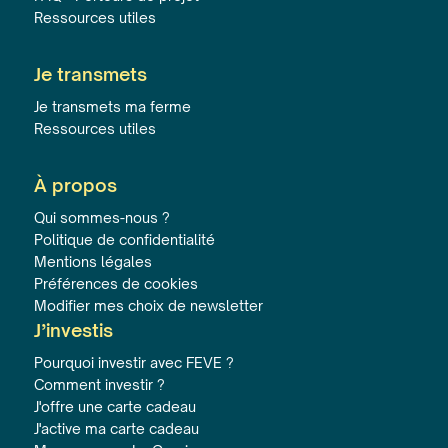
Ressources utiles
Je transmets
Je transmets ma ferme
Ressources utiles
À propos
Qui sommes-nous ?
Politique de confidentialité
Mentions légales
Préférences de cookies
Modifier mes choix de newsletter
J’investis
Pourquoi investir avec FEVE ?
Comment investir ?
J'offre une carte cadeau
J'active ma carte cadeau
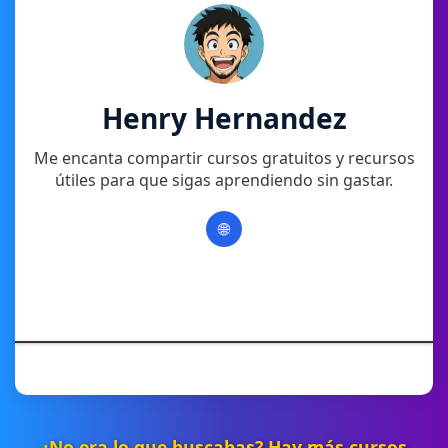
Henry Hernandez
Me encanta compartir cursos gratuitos y recursos
útiles para que sigas aprendiendo sin gastar.
🌐
¿No era lo que buscabas? Hay más cursos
++++++++
**Problem description**
Go line by line through the data above and count those holding "carte"; report the number alone.

**Finished exercise**
2